DETAILED ACTION
Notice of Pre-AIA or AIA Status
The present application, filed on or after March 16, 2013, is being examined under the first inventor to file provisions of the AIA .
Status of the Claims
The amendment/remarks submitted 12/12/2022 have been entered and fully considered. Claims 1-8 and 10 are pending. Claim 9 is cancelled. claim 1 is amended. Claims 1-8 and 10 are examined herein.
Claim Interpretation
The term “about” is interpreted in view of applicant’s specification as filed at the paragraph bridging pages 8 and 9.
Claim Rejections - 35 USC § 102
The following is a quotation of the appropriate paragraphs of 35 U.S.C. 102 that form the basis for the rejections under this section made in this Office action:
A person shall be entitled to a patent unless –
(a)(1) the claimed invention was patented, described in a printed publication, or in public use, on sale, or otherwise available to the public before the effective filing date of the claimed invention.
Claims 1-8 and 10 are rejected under 35 U.S.C. 102(a)(1) as being anticipated by US 2021/0020986 A1 (“Shen”).

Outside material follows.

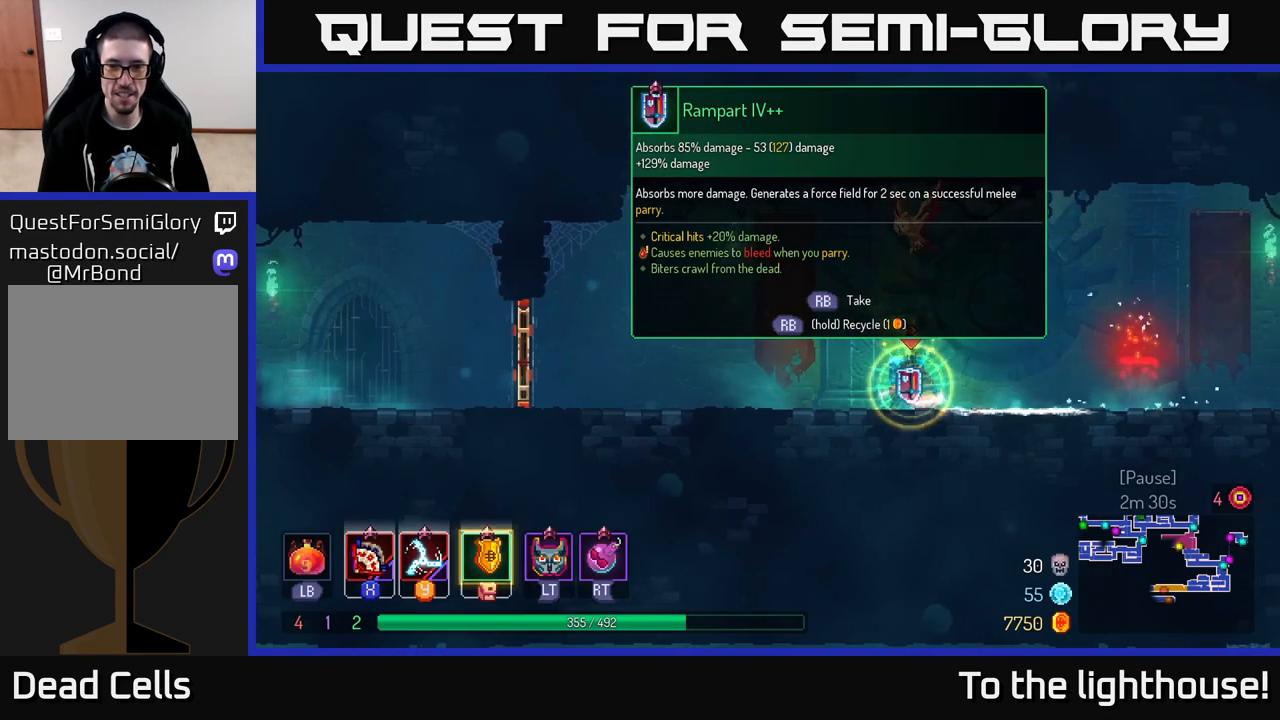
{"buttons": [], "left_stick": "left", "right_stick": "center", "events": [[267, "R1", "up"], [267, "left_stick", "left"]]}
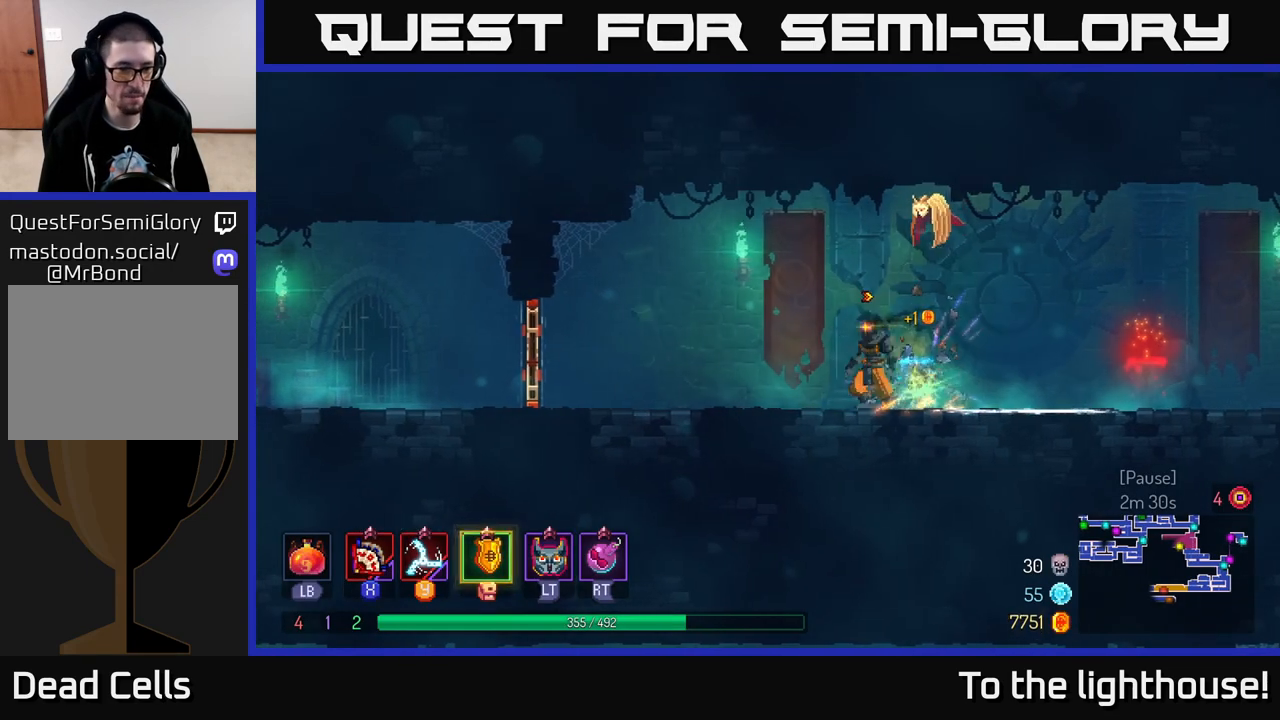
{"buttons": ["R1"], "left_stick": "left", "right_stick": "center", "events": [[33, "B", "down"], [117, "B", "up"], [500, "R1", "down"]]}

Regarding claims 1 and 4, Shen discloses an electrolyte comprising an ionic liquid and an electrolyte salt dispersed in the ionic liquid (Abstract). The ionic liquid comprises a cation and an anion ([0017]). Examples of the cation include (N,N-diethyl-N-methyl-N(2-methoxyethyl)ammonium and 1-methyl-1-(2-methoxyethyl)pyrrolidinium (i.e. N-methoxyethyl-N-methylpyrrolidinium) ([0019]). These cations have a functional group containing an oxygen element.
It is deemed that the bonding length of the cation and a lithium ion of the ionic liquid is an inherent characteristic and/or property of the specifically disclosed cation. In this respect, MPEP 2112 sets forth the following:
Where the claimed and prior art products are identical or substantially identical in structure or composition, or are produced by identical or substantially identical processes, a prima facie case of either anticipation or obviousness has been established. In re Best, 562 F.2d 1252, 1255, 195 USPQ 430, 433 (CCPA 1977).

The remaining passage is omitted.